■ **Study text**
■ ■ ■
Worcester is the latest city to adopt a “hub” system for social services delivery, which aims to provide early intervention for high-risk individuals and families who may need support from more than one department or organization.

The rural town of Prince Albert in Saskatchewan, Canada, first adopted the model in 2011. The town saw a 37 percent reduction in crime and an estimated $3.2 million in savings for policing in the three years following the implementation of the hub approach, according to a study by the University of Regina.

More than 100 communities in Canada have now implemented the model, and Chelsea was the first in the United States to adopt the approach, in 2015.

Eric Batista, Worcester’s chief of operations and project management, said the city’s “Hub” involves a weekly meeting with representatives from city departments, state agencies, nonprofits and local institutions such as hospitals. He said Chelsea officials played a “huge” role in helping Worcester start its own hub.

By bringing everyone together at the same table, the Hub seeks to bypass the phone calls and emails between organizations and case managers that can delay services to what he called “acute, high-level” cases within the city.
■ ■ ■
■ **Task 1**
Repeat the part of the article on Worcester's hub system starting at "The rural town" and ending at "University of Regina.".
■ **Task 2**
In the article on Worcester's hub system, which community was the first in the United States to adopt the approach?
■ ■ ■
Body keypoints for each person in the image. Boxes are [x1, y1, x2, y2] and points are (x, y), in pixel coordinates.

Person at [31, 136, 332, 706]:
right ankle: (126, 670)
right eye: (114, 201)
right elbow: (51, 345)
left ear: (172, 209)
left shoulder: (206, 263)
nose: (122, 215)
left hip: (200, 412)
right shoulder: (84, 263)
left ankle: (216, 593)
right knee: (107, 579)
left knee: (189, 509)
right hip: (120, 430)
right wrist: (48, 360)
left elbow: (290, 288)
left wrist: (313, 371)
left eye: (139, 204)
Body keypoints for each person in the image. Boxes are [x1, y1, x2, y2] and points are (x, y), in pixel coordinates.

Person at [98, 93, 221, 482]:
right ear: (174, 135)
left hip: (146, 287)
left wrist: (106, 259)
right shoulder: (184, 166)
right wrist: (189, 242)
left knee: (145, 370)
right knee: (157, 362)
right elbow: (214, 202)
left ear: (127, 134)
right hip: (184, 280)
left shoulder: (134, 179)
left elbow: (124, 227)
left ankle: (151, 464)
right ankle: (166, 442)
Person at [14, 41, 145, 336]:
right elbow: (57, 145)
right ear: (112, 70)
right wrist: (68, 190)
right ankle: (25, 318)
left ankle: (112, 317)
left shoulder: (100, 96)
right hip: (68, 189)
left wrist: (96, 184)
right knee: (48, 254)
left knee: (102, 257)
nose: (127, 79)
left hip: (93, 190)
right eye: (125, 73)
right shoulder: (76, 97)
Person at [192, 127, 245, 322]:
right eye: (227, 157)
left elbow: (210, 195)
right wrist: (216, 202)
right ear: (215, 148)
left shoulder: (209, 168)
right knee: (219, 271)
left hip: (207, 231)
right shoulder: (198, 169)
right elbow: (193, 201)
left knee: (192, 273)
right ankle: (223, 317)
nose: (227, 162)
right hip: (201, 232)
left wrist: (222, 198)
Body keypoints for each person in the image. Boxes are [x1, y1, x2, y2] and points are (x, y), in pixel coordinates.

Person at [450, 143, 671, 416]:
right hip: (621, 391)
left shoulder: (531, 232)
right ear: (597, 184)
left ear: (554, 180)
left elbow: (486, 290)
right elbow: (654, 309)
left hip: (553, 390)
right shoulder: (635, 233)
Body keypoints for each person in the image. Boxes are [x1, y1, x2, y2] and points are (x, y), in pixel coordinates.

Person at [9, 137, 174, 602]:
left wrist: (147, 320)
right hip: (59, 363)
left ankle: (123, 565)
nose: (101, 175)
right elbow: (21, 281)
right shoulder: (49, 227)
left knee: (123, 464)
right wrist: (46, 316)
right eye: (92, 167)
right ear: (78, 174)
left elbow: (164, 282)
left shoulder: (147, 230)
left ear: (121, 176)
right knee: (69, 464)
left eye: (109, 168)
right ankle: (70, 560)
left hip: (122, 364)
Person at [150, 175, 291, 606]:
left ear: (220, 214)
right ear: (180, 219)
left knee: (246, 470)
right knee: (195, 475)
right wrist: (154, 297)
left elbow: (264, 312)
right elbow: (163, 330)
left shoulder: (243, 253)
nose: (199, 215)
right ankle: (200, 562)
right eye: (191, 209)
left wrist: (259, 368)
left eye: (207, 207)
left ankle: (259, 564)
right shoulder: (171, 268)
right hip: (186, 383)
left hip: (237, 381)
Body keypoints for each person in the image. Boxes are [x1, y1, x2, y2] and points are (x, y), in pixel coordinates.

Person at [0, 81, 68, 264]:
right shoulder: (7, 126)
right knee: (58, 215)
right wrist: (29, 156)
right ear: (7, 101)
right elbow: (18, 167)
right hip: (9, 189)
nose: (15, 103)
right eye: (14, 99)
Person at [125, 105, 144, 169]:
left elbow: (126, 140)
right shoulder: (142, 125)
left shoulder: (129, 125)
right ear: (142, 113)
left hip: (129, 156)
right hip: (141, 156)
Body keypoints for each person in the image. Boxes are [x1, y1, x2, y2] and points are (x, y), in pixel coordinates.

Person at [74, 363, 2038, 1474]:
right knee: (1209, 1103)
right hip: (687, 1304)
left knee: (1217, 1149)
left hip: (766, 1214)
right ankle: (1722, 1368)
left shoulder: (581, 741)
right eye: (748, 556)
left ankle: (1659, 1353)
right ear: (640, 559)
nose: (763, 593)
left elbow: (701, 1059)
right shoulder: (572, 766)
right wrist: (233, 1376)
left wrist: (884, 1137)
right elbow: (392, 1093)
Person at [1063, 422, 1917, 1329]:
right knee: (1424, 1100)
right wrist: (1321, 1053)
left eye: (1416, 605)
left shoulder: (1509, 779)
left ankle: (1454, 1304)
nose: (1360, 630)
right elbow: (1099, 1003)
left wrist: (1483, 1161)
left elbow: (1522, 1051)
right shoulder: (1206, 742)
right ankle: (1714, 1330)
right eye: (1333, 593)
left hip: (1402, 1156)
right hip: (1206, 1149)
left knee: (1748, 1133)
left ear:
■ ■ ■
■ **Exercise result 1**
The rural town of Prince Albert in Saskatchewan, Canada, first adopted the model in 2011. The town saw a 37 percent reduction in crime and an estimated $3.2 million in savings for policing in the three years following the implementation of the hub approach, according to a study by the University of Regina.

■ **Exercise result 2**
Chelsea